In the area of enterprise applications based on JAVA Enterprise Edition (JEE), it is common practice to use the JAVA Remote Method Invocation (RMI) protocol, when a client (or a client application) intends to converse with a server (or multiple server instances). JAVA RMI is an enterprise technology, well entrenched in the enterprise information technology (IT) software industry.
The JAVA RMI protocol is based on the Common Object Request Broker Architecture (CORBA), and in most cases it will use its Internet Inter-ORB Protocol (IIOP) to marshal JAVA objects between a client and a server instance using a Transmission Control Protocol (TCP)/Internet Protocol (IP) connection.
However popular it is, JAVA RMI also poses limitations. In particular, client applications cannot achieve load-balancing without addressing it specifically in their code. However, in most cases where load-balancing is required, a customer (who owns the client and server applications) does not have access to modify the client software, and in many cases does not even have the server code. That means, if the client software was not originally created to include load-balancing of specific server components/services, there is no external “off-the-shelf” solution available to change it.
In many cases, the customer—e.g. an enterprise company that uses IT systems to manage its business processes—does not possess the skill, the manpower and/or the requirements to modify the systems. At the present, the customer must rely heavily on off-the-shelf, field-programmable equipment, in order to provide means to manage the likes of availability, scalability, resilience, load balancing, and so on and so forth.

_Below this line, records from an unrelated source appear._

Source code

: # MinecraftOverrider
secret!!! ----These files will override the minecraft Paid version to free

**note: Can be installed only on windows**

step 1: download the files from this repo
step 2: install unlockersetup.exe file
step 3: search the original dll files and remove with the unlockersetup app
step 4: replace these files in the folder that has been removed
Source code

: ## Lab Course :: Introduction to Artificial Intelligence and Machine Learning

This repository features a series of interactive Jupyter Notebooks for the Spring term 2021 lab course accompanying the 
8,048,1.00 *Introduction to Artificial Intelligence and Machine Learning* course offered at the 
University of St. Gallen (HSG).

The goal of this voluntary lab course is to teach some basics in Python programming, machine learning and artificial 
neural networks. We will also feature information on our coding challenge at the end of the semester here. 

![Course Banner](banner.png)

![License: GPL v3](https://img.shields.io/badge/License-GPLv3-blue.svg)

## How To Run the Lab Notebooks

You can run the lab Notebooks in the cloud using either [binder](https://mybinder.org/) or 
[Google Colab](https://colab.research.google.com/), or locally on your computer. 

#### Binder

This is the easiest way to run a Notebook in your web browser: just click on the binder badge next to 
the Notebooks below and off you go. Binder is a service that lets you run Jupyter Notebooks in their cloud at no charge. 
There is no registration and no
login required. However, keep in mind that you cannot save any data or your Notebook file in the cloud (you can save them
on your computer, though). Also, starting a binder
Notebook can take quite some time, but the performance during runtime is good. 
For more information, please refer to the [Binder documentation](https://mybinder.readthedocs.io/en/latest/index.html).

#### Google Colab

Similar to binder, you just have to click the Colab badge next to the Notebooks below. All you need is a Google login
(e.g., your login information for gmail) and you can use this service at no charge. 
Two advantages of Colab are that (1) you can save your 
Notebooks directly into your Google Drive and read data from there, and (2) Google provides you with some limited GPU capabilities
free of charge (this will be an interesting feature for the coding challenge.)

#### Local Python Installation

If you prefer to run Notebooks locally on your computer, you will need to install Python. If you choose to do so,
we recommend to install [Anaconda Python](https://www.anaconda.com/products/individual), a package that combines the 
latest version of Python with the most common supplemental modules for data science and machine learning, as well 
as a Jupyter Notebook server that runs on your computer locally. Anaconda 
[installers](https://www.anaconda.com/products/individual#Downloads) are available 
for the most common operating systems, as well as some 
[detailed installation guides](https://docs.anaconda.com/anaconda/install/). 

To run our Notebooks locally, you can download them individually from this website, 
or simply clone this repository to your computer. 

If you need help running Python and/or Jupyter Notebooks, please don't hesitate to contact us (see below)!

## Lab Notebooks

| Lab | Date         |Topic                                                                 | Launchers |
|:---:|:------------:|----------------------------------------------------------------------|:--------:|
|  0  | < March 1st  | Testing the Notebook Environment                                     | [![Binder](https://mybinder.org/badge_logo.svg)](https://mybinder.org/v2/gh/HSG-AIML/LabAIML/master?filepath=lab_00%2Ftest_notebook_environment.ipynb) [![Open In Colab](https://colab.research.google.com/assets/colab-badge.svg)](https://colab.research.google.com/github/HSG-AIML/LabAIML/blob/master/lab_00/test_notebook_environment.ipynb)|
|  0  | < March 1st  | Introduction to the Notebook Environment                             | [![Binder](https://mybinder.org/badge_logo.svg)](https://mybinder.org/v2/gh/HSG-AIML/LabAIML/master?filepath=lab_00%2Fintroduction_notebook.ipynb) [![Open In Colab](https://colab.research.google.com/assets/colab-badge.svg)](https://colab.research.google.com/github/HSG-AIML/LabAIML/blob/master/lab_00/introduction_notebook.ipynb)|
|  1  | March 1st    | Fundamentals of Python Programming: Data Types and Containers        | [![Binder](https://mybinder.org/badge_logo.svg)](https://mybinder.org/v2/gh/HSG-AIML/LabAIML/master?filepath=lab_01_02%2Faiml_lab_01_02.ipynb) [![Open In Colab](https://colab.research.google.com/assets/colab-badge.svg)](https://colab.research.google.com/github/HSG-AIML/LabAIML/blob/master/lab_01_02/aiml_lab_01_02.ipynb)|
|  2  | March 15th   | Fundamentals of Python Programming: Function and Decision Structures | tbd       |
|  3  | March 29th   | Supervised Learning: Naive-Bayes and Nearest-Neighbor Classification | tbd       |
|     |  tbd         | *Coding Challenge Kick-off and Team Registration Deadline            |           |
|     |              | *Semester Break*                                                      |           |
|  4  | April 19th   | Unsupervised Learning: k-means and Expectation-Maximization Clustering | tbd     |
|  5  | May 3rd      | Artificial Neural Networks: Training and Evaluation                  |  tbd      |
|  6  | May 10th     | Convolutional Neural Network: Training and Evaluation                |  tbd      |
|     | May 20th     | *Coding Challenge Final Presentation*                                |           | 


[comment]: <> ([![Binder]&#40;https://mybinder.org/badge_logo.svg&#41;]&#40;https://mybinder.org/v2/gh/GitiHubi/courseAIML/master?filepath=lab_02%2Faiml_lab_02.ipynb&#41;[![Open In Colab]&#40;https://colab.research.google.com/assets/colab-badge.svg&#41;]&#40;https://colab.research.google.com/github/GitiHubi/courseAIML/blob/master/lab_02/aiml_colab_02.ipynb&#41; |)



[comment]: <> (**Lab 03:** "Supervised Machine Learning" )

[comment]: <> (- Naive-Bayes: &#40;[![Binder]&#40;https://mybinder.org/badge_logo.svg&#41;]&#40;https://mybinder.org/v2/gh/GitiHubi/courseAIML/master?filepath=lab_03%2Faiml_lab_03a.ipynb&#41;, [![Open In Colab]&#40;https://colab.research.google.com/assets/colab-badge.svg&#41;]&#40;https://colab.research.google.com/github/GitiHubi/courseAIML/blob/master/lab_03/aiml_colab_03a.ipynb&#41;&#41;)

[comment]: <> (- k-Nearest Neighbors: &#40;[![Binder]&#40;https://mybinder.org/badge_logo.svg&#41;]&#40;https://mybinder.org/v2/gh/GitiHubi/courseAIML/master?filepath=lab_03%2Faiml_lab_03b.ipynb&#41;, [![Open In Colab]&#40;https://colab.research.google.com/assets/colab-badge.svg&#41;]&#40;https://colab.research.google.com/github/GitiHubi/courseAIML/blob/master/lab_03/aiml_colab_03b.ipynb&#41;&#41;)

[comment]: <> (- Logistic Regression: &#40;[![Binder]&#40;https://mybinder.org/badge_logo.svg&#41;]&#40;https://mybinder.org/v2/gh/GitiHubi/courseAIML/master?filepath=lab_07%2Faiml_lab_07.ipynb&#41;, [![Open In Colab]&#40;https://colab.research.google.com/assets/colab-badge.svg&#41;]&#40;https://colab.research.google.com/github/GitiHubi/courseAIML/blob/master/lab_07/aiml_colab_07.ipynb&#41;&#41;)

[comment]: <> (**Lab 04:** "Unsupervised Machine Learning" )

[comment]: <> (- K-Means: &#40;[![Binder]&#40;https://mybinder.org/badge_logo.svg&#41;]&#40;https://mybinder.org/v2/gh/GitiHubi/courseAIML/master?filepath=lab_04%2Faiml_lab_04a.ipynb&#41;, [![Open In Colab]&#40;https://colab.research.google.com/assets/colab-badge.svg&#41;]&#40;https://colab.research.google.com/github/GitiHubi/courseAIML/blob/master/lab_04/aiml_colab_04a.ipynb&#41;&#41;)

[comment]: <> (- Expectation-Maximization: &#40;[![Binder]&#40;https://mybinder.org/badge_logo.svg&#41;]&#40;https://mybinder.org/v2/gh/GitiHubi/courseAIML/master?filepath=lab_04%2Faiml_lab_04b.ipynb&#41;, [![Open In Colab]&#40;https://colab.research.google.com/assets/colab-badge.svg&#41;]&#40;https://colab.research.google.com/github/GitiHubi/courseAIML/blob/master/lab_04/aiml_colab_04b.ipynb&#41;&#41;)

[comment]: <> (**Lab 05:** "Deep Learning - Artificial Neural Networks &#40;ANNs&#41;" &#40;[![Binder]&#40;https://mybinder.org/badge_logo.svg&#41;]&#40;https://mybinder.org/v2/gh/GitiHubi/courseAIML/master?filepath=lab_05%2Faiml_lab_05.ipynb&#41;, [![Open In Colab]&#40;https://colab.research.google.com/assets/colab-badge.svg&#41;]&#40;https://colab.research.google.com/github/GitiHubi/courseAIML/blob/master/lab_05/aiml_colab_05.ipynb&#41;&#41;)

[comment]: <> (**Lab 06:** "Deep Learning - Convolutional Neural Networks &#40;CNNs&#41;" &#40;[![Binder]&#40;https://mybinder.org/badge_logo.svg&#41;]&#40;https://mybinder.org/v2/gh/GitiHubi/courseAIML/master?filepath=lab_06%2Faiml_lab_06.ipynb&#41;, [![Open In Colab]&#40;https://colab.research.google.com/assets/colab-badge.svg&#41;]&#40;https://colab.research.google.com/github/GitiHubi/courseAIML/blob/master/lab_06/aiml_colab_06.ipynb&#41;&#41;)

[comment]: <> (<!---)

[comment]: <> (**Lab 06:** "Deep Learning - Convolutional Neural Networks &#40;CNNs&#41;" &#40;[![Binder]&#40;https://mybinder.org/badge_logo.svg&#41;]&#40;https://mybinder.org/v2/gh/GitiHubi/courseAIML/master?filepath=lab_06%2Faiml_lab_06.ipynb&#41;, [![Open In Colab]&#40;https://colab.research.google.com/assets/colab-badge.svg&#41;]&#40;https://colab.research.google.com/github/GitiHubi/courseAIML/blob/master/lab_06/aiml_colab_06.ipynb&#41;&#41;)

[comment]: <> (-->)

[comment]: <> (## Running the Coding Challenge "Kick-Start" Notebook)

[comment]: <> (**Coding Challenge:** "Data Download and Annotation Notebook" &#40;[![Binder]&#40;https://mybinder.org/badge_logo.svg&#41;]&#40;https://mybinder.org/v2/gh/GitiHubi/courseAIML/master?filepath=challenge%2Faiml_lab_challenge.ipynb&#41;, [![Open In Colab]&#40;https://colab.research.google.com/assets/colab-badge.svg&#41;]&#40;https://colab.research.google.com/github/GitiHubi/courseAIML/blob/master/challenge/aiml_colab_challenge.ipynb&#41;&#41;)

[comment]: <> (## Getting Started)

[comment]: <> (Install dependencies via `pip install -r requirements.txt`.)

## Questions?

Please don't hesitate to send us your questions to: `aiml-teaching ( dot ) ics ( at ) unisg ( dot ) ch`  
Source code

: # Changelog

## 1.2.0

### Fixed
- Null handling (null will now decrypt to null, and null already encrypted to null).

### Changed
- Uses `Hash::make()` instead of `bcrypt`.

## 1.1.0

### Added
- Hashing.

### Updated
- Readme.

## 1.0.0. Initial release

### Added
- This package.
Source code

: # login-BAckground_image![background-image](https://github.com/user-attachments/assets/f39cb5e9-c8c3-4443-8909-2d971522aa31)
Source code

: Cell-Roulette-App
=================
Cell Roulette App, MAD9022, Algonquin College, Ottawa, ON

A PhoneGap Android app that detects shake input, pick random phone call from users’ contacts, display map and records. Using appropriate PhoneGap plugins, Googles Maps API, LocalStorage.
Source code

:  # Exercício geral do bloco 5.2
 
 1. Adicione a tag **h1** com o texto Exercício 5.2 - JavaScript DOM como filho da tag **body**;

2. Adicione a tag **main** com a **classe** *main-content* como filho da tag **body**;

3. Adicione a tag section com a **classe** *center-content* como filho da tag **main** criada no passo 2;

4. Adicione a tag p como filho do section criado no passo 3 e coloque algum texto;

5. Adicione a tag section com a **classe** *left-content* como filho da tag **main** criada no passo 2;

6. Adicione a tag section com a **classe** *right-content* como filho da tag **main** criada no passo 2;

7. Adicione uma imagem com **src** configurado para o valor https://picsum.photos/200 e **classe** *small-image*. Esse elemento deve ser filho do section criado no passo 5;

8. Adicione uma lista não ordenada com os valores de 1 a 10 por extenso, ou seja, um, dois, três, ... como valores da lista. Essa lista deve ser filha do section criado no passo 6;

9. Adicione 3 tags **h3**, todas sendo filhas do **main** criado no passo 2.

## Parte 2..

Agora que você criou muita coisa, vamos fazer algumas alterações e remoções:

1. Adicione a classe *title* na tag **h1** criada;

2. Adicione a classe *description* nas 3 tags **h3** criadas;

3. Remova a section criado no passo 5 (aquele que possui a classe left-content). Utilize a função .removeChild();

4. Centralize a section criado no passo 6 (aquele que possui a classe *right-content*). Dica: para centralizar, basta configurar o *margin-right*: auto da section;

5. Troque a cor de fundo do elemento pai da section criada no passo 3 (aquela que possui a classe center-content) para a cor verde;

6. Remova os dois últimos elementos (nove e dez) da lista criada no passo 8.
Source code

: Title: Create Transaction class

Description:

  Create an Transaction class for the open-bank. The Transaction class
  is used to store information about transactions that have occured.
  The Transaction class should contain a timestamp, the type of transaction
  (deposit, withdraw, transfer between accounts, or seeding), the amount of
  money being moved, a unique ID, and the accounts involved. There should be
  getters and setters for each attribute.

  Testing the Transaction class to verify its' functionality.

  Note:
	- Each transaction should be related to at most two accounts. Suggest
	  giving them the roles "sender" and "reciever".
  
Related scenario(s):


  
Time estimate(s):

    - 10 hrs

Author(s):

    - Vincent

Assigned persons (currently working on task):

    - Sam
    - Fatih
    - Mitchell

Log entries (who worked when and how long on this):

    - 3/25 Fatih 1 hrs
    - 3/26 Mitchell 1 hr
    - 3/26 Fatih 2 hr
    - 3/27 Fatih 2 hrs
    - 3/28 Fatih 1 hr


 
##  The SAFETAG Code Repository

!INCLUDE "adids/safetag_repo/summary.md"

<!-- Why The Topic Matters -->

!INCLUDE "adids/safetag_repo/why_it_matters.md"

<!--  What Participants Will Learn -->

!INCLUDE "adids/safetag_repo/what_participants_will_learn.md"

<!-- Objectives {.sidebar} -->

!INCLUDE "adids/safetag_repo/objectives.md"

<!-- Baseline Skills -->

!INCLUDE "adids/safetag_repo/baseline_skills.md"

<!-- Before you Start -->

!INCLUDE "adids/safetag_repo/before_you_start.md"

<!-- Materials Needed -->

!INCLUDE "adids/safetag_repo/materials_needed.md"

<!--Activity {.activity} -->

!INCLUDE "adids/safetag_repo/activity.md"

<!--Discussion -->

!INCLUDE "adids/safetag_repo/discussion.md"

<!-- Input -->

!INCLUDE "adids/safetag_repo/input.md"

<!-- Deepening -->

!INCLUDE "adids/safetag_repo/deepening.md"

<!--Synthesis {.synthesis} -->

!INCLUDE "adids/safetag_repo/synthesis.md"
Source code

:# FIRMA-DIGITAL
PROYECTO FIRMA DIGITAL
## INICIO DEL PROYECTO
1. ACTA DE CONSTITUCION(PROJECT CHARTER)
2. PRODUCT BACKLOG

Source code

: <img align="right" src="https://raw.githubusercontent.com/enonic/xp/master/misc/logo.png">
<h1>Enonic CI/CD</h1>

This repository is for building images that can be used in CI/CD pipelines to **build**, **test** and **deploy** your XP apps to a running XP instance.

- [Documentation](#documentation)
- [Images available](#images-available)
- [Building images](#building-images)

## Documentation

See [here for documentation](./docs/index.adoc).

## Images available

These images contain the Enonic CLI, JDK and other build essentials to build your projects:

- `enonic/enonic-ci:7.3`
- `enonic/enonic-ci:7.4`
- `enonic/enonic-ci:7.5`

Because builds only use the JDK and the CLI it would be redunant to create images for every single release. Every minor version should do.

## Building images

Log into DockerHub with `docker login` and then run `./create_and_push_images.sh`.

The typical prior art JEE RMI flow in a typical prior art system 500 is depicted in FIG. 5, and contains internal software facilities to manage load balancing. However, unless all the software application components adhere to strict rules and design patterns, these internal facilities become a hindrance, and prohibit load-balancing by external means (like load-balancing appliances and application-delivery controllers).
The way JEE RMI is designed in the prior art, the only connection that can be externally load-balanced is the initial call (e.g. a remote JAVA application object request) of a client 501 to a JAVA Naming and Directory Interface (JNDI) component 505. After the initial call, an Interoperable Object Reference (IOR) is returned to the client 501, which causes the client 501 to bypass any load-balancer. In a JEE cluster architecture several server instances 502 of the JEE server/container may exist, each with its own JNDI instance 505. The JNDI instances 505 are all connected, and coordinate the allocation of an EJB Home 506 on one of the server instances 502 (i.e. provide internal load-balancing).
The classic approach of a JEE client-server reaction model is that every service call (e.g. every remote JAVA application method invocation request) that a client 501 sends to the server instances 502 is an entirely new EJB request. When done like this, each new EJB request will be handled by the internal load-balancing mechanism. This approach is extremely wasteful in system resources, and yields poor performance and user experience, especially when the user-base of the system grows, or when additional branches are added to the business, which need to communicate with the “central office”, i.e. the client 501 and server instances 502 become physically more distant with noticeable latency.
In order to overcome the wastefulness of creating new objects for each remote JAVA application method invocation request, the client application needs to actively participate in the load-balancing, e.g. by requesting many IORs from the server instances 502 “in advance” (i.e. creating a pool of objects), and then to run on them in some load-balanced manner (e.g. using round-robin). However, this approach requires that the client software is designed in a certain way, and it is not possible to impose this solution on to existing client software.
Attempts at resolving this problem have been tried by many companies for many years with limited success. Most notably, JEE Application Server vendors created proprietary software solutions that run as a gateway between client 501 calls and the server instances 502, and carry out load-balancing. However, these solutions are hard to configure, maintain, and operate, and have terrible performance impact. Moreover, said solutions are expensive, because additional processing power and software licenses are needed. These solutions can also not be considered “production-grade”, in terms of reliability.
Other workarounds move from JEE to Hypertext Transfer Protocol (HTTP) communication between client and server instances, which can easily be load-balanced. This approach, however, comes with its own set of drawbacks, such as a much slower and byte-heavy communication (especially notable when the client and server instances are separated by a Wide-Area Network (WAN)), as well as computational overhead, which is expressed in additional resources, power and latency, both on the client and the server side.